■ Task requirements ■
Among the lines of the material below, count those holding "down". Report the number by itself.

■ Records provided ■
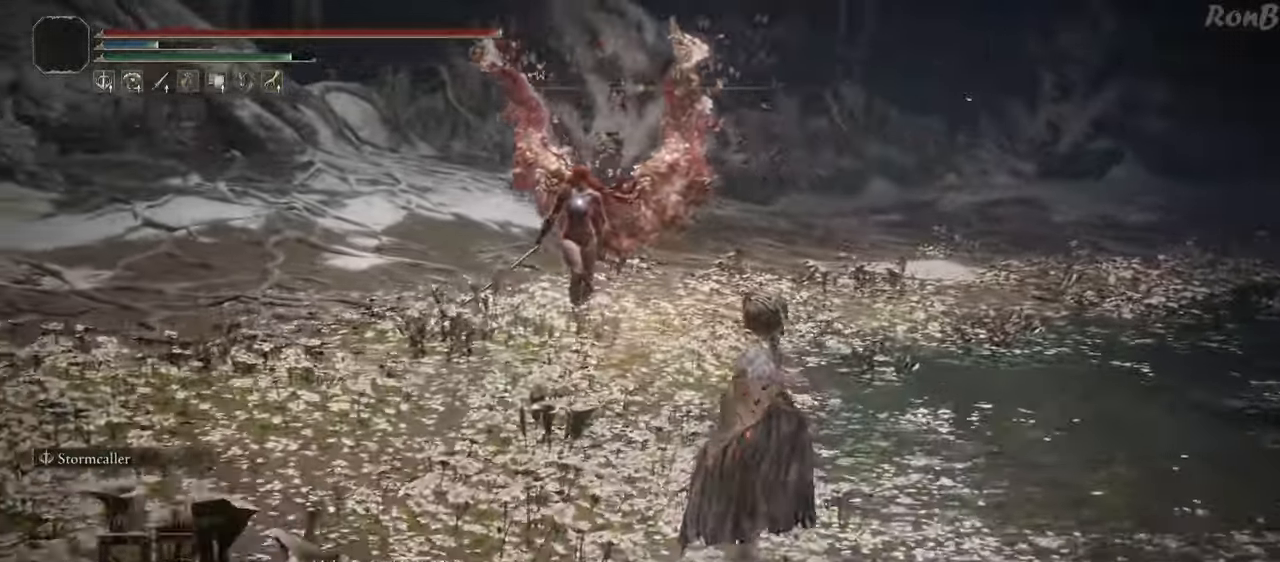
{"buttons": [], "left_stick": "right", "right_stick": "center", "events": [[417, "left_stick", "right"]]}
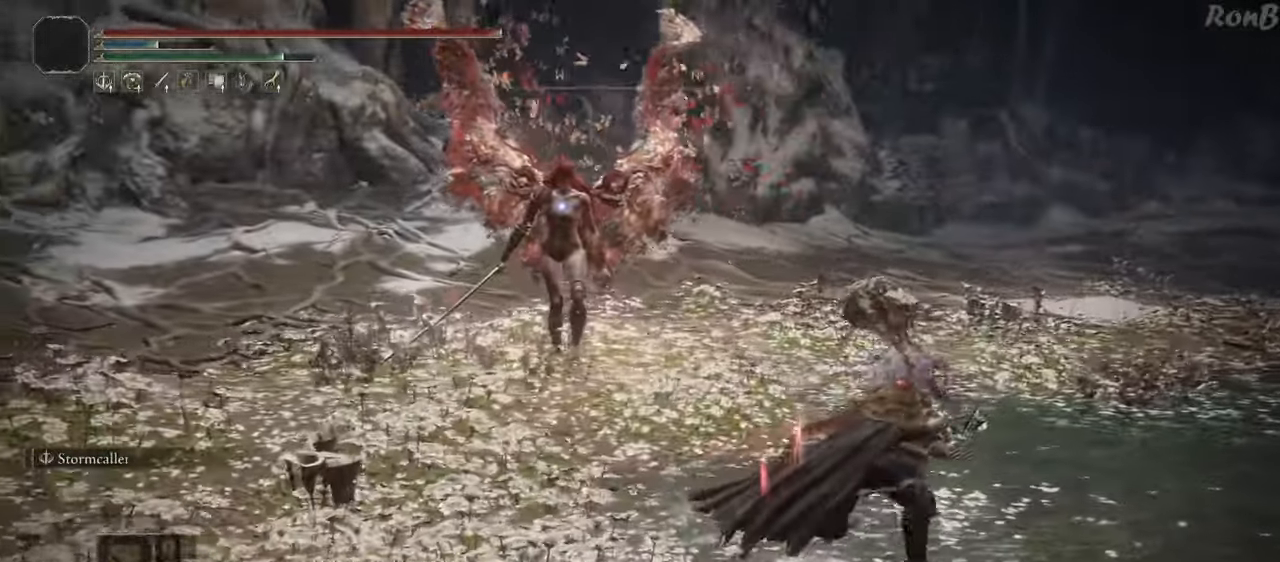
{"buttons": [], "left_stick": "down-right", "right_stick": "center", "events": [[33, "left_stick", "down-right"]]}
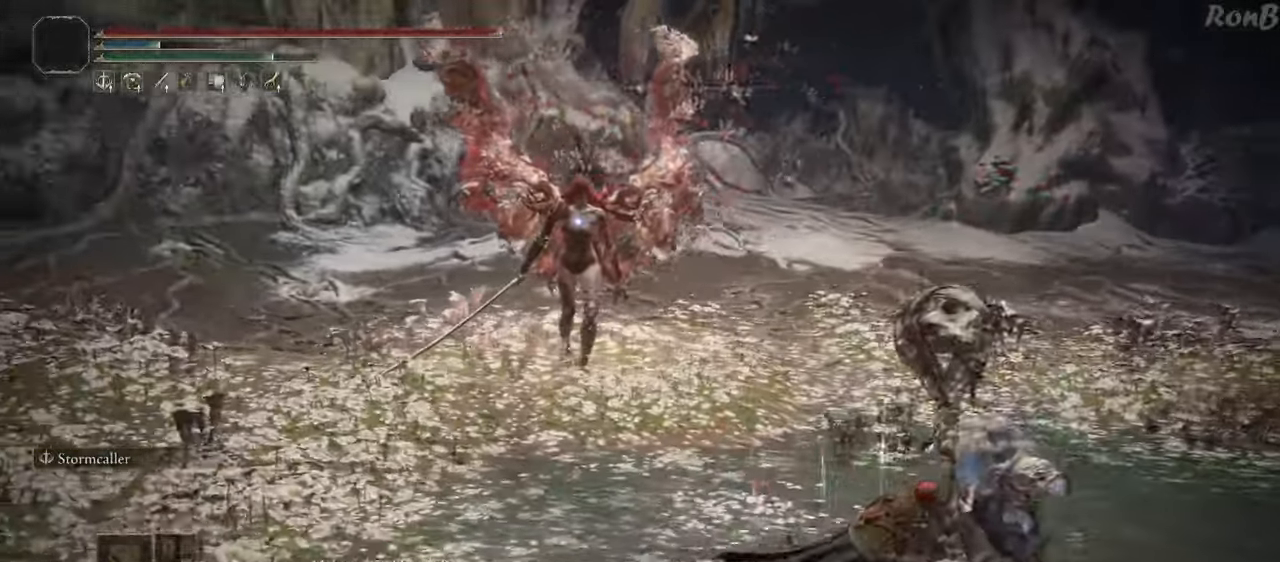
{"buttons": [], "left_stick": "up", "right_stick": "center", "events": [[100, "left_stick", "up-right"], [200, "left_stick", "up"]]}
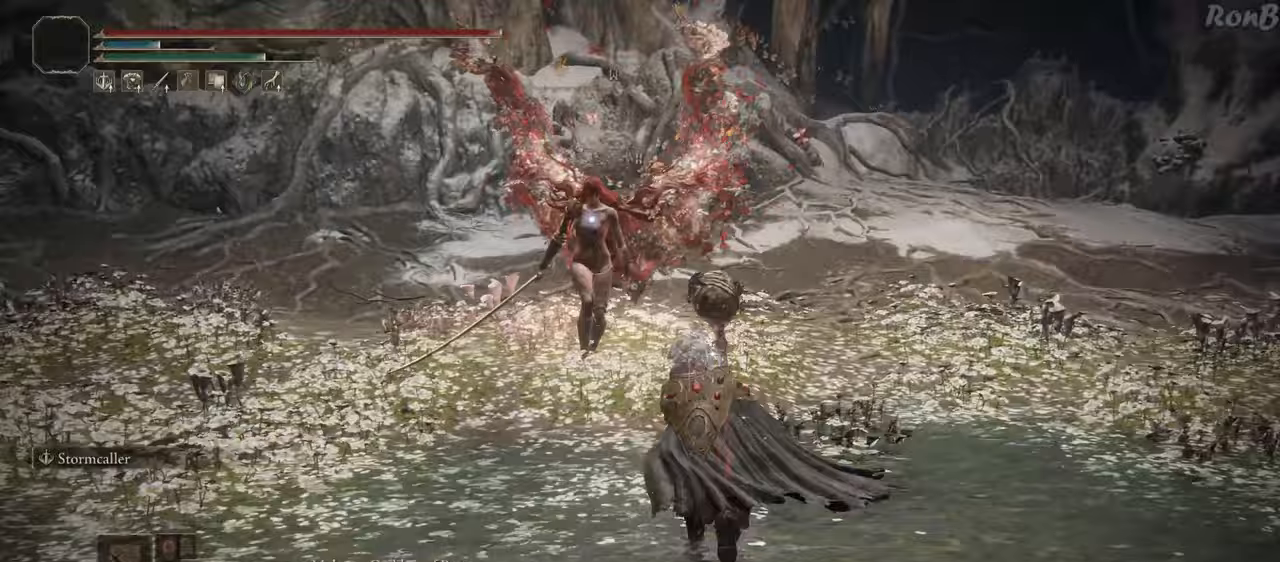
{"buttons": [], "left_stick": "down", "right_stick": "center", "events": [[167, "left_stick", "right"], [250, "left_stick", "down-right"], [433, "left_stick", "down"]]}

==

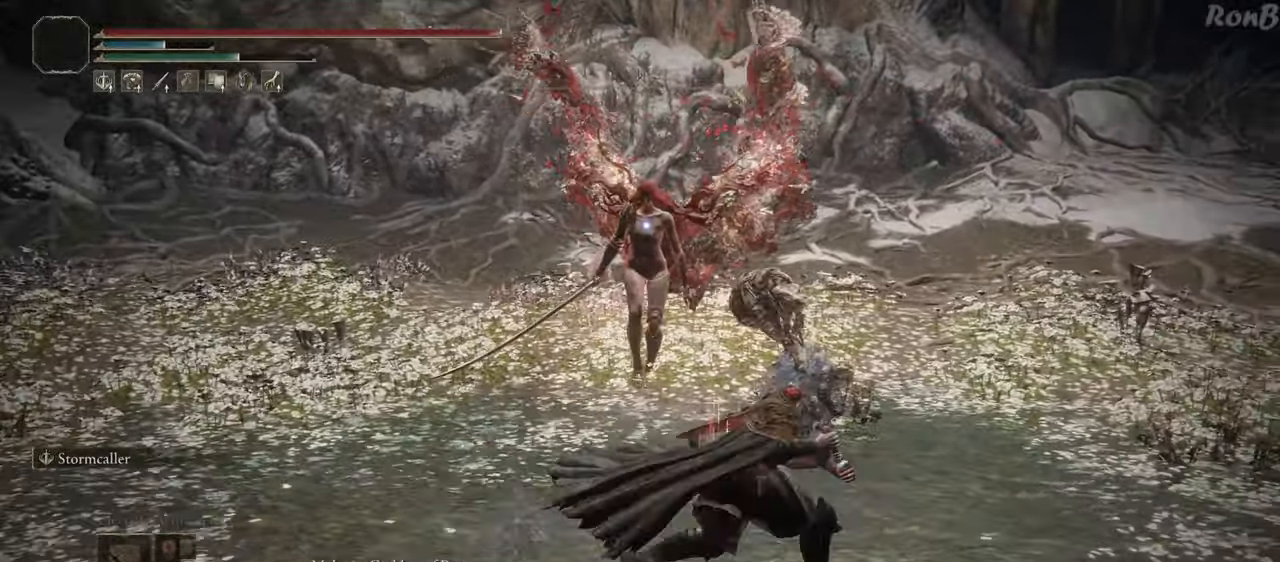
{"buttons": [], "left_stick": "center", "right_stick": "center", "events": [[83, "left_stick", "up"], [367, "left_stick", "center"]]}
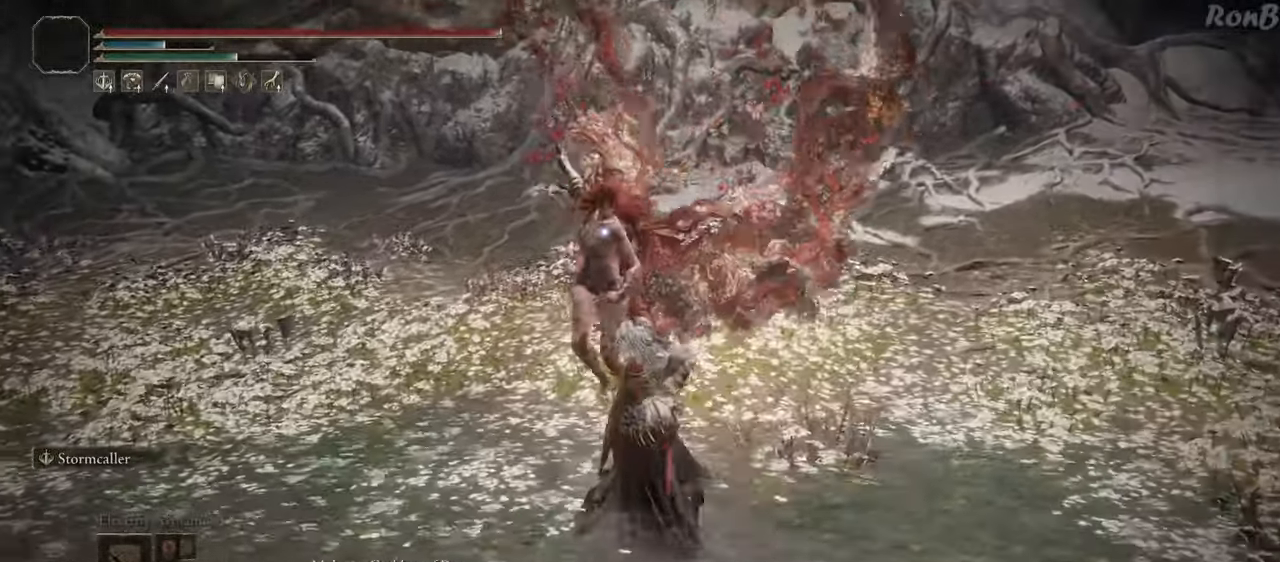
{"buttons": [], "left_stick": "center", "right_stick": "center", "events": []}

■ Written solution ■
2